The anthology, tentatively titled “Click” (“as in the ‘click moment,’ which is a second wave term”) is crafted of replies from self-identified feminists (“They’re all in their twenties, thirties, and a few are in their teens”) when asked about the event, person, book or movie that “flipped a switch” in their thinking. “The topics are so good. They range from one girl who learned from watching ‘Saved by the Bell’ that she wanted to be a feminist, to one girl who learned by being in the marching band and always wanting to play tuba, and they wanted her to play something smaller and more elegant and ladylike.”
Aside from her own writing and her continued work at The New York Times, Sullivan finds time to be involved in non-profit work. She is on the advisory board of Girls Write Now, an organization that pairs up professional women writers from the New York area with girls to mentor from within the New York public school system. “It’s an amazing program,” says Sullivan. “It’s just incredible. They have such confidence and they’re so empowered by the stuff that they write, and they have fun.” She also backs GEMS, a group in Harlem that helps girls get out of underage sex work.
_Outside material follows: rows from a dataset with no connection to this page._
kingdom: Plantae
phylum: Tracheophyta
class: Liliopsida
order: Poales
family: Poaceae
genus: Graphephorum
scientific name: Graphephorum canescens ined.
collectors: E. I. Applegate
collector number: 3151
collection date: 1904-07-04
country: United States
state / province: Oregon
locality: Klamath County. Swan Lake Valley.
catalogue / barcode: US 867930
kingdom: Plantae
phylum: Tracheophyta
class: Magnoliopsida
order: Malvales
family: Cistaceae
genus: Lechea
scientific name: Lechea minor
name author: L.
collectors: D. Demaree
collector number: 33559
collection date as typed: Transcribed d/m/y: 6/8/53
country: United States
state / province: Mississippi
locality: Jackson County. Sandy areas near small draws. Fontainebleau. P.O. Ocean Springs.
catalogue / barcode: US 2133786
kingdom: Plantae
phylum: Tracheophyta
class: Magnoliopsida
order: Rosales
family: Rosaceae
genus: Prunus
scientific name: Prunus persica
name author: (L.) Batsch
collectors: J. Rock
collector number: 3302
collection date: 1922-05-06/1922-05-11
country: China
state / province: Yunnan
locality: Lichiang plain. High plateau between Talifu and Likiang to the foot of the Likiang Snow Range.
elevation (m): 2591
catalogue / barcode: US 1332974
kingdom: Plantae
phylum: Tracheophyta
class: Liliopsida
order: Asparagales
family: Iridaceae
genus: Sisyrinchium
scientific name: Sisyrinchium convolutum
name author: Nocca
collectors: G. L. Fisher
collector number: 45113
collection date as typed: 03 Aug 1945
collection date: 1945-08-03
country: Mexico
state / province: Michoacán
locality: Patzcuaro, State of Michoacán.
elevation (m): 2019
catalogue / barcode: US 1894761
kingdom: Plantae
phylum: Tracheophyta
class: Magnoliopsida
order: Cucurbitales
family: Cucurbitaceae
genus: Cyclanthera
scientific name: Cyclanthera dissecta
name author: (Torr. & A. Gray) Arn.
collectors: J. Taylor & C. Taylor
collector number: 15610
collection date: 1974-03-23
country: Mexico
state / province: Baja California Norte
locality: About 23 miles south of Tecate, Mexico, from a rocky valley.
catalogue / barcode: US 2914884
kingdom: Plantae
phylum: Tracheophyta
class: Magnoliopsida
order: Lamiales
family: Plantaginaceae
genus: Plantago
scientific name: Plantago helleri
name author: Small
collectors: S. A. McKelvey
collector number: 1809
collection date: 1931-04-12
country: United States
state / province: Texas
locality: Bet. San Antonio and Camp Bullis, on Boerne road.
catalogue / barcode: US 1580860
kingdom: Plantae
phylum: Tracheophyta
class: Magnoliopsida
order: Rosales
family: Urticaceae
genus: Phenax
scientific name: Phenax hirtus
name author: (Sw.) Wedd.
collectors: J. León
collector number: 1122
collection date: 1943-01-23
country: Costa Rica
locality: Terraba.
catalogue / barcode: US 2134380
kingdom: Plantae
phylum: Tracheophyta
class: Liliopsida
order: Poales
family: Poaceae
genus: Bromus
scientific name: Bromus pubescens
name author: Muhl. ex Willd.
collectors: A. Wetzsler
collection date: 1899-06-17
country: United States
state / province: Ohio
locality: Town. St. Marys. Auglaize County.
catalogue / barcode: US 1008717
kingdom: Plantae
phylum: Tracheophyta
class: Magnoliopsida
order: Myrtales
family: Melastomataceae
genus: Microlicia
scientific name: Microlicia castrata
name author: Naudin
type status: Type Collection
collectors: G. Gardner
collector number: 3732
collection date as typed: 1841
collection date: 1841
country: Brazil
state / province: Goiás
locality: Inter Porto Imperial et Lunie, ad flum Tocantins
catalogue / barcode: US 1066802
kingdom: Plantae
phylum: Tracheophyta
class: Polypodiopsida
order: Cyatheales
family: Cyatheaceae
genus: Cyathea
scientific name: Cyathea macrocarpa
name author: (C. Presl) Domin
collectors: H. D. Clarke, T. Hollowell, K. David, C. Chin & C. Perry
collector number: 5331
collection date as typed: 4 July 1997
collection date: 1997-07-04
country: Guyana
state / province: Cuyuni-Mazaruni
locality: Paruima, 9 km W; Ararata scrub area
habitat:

“It’s really difficult, I think,” says Sullivan honestly. “I just interviewed Gloria Steinem for the Smith alumni magazine, which was awesome, and I was asking her something that was obviously trying to work out my own issues, saying something about, you know, sometimes it just feels like too much. Like there are just too many things, it’s just insurmountable, there aren’t enough of us fighting this fight, what are you supposed to do about that? And she kind of said, ‘that’s not your concern. Just do the one thing you can do, and do it, you know? Don’t make any excuses about it. Just do that thing.’ When you think about what’s happening to women abroad and then you go up to Rachel Lloyd at GEMS, which is like three stops up on the A train, and you see what’s happening right here, it can be very overwhelming. But people like Rachel Lloyd are just doing their thing. And they’re making such a huge difference in the world. Even if no one’s ever heard of them, they’re making a huge difference, you know? And now I’m back on my soapbox.”
With a sparkling debut novel behind her and several projects in the works, Sullivan is nothing less than a fresh, credible and unafraid new voice in the literary world, and I think her soapbox is just where I like her best.
J. Courtney Sullivan’s work has appeared in The New York Times, New York, Elle, Cosmopolitan, Allure, Men’s Vogue, the New York Observer, and in the essay anthology The Secret Currency of Love. She is a graduate of Smith College, lives in Brooklyn, and works in the editorial department of The New York Times.